◆ WHAT IS BEING ASKED
What are the lines, written out exactly, from the one containing "Identify the document" to the end of the entries below? Include both ends and nothing more.
---- ENTRIES SHOWN
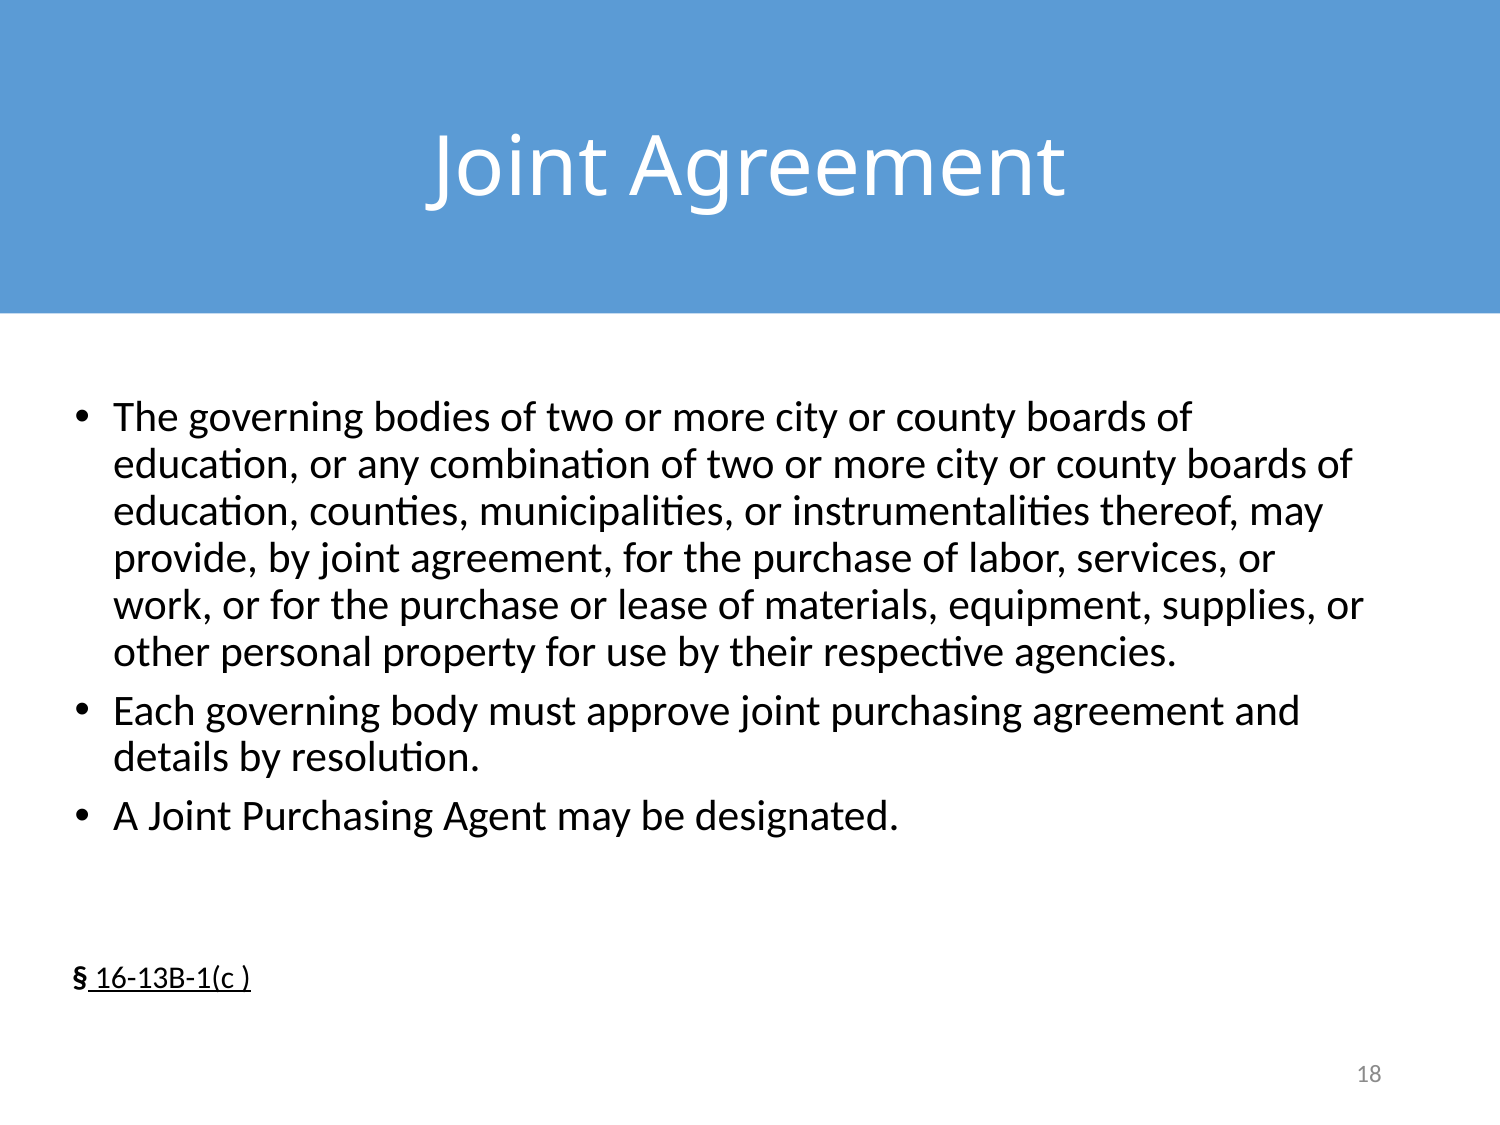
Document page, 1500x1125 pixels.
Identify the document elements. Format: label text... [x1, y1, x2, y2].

slide_number 18 [1059, 1042, 1397, 1103]
text_box [0, 0, 1500, 314]
title Joint Agreement [103, 59, 1397, 278]
text_box The governing bodies of two or more city or county boards of education, or any combination of two or more city or county boards of education, counties, municipalities, or instrumentalities thereof, may provide, by joint agreement, for the purchase of labor, services, or work, or for the purchase or lease of materials, equipment, supplies, or other personal property for use by their respective agencies. Each governing body must approve joint purchasing agreement and details by resolution. A Joint Purchasing Agent may be designated. § 16-13B-1(c ) [50, 337, 1397, 1014]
--------
◆ FINISHED TASK
Identify the document elements. Format: label text... [x1, y1, x2, y2].

slide_number 18 [1059, 1042, 1397, 1103]
text_box [0, 0, 1500, 314]
title Joint Agreement [103, 59, 1397, 278]
text_box The governing bodies of two or more city or county boards of education, or any combination of two or more city or county boards of education, counties, municipalities, or instrumentalities thereof, may provide, by joint agreement, for the purchase of labor, services, or work, or for the purchase or lease of materials, equipment, supplies, or other personal property for use by their respective agencies. Each governing body must approve joint purchasing agreement and details by resolution. A Joint Purchasing Agent may be designated. § 16-13B-1(c ) [50, 337, 1397, 1014]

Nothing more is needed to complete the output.